PROVO — In the twilight of his career, BYU senior Mark Bigelow's found a new role: The man of assists.
Bigelow dished out a career high nine assists, most of them all to center Rafael Araujo, to oil up BYU's offense in a hard-fought battle with Wyoming Monday night. The Cougars defeated the Cowboys 78-64.
The win lifted BYU to 12-4 (2-1) on the season as the Cowboys dropped to 8-8 overall and 1-2 in the MWC.
Bigelow made it look easy. He got on the wing and went against Steve Cleveland's season-long plan to attack the post from the top of the key. He winged in pass after pass to Araujo, especially in the crucial second half when the Cowboys stuck to the Cougars. One of his passes, a rope for a Mike Hall dunk in the first half brought the house down.
Bigelow's three with 11:51 to go in the game, pushed him past legendary and Hall of Famer Kresimir Cosic in BYU's all-time scoring list.
"This is the best overall game Mark Big-
elow has played," said Cleveland. "He played defense and had a great night getting the ball inside. We wanted Araujo to have
more touches and he may have had 35 tonight."
Bigelow's efforts help netted Araujo 24 points - back to his preseason feast. But it wasn't all that easy. The Cowboys, just like in the Huntsman Center, came at the Cougars and gave them all they wanted. Good thing the game was in Provo where BYU has a big comfort zone.
Araujo picked up his second and third personal fouls just two minutes into the second half and sat down five minutes after intermission. Cleveland then made a big gamble. His offense needed help and the big guy forced Wyoming to respect the paint.
Cleveland brought Araujo in for Jake Shoff just seconds after taking him out at the 14:09 mark to play soft, switching Garner Meads on 7-footer Alex Dunn.

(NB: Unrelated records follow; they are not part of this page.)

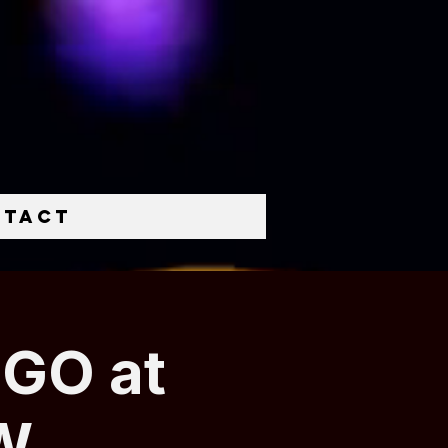
ntact
NGO at
W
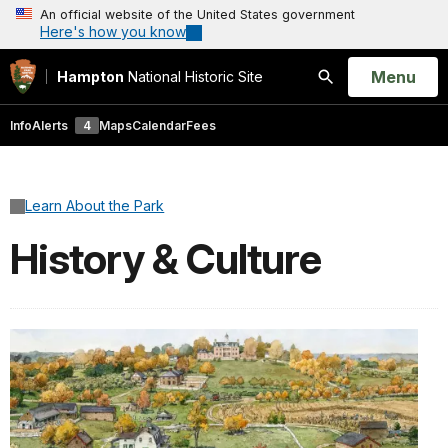
An official website of the United States government
Here's how you know
Open
Menu
Hampton
National Historic Site
Search
Info
Alerts
4
Maps
Calendar
Fees
Learn About the Park
History & Culture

Araujo's job was to lag around 6-foot-9 Omoniyi Makun who failed to make a bucket in the first half.
The move paid off. Dunn got in trouble and Araujo, except for being generally intimidating and blocking three more shots, kept out of foul trouble, playing the remainder of the game without getting his fourth.
Garner Meads, taking advantage of the attention to Araujo, had 13 points and 9 rebounds - a solid effort for the redshirt freshman.
"He made a couple of baskets which gave him confidence, and he's been getting rebounds," Cleveland said. "He had . . . a great game for a freshman."
Araujo had 10 points at the half and didn't score a basket in the second until 10:30 remained in the game and he converted an old-fashioned three when Dunn hacked him on his spin move.
Araujo blocked a drive by Jay Straight a few seconds later and drew Dunn's fourth foul on the next Cougar possession. But he missed two shots at the line that could have fattened a 53-45 lead with nine minutes to play.
The game opened up looking like Saturday's Cougar blowout of Colorado State when BYU raced to a 20-7 lead in the first ten minutes on Luiz Lemes two of three first-half 3-balls. But the Cowboys had other ideas.
Wyoming scored 20 points in eight minutes, ripped off runs of 12-4 and 10-2 and when Jay Straight and David Adams hit back-to-back threes, the Pokes tied the game at 29.
"Not many teams come in here and shoot 46 percent on our floor," Cleveland said. "That shows you how tough they are. This was a very physical game. I saw them play Wyoming and I could tell they were big and long. I think Dave Adams (19 points) had a breakout game against us. He's been struggling."
During that time, Cleveland tried to insert specialist Michael Rose into the game, but Wyoming immediately put starter David Adams into the game to close daylight on Rose and the freshman never got off a shot but comitted two quick fouls in his 60 seconds of exposure.
Araujo, went a rare 3 for 9 in the first half, playing 17 minutes. But he had three blocks and a pair of steals. When Araujo blocked a drive at the rim by Tim Henry, Mark Bigelow found the handle and launched a half court rocket pass at the Cougar rim to Mike Hall who scored a slammer. The highlight film move put the Cougars ahead at the half 37-31, ending the first 20 minutes on an 8-2 Cougar spurt.
Those final three minutes proved costly for the Cougars, however. Jared Jensen, who had four points in nine minutes, fell to the floor in a scrum for the ball under BYU's basket and wrenched his back when Araujo fell and placed his 280 pounds on his rib cage.
In the early going, the Cougars outscored Wyoming 22-4 in the paint and had a 11-6 advantage in points off turnovers.
BYU travels to Air Force on Friday for a 4 p.m. showdown with the league leading Falcons in Clune Arena.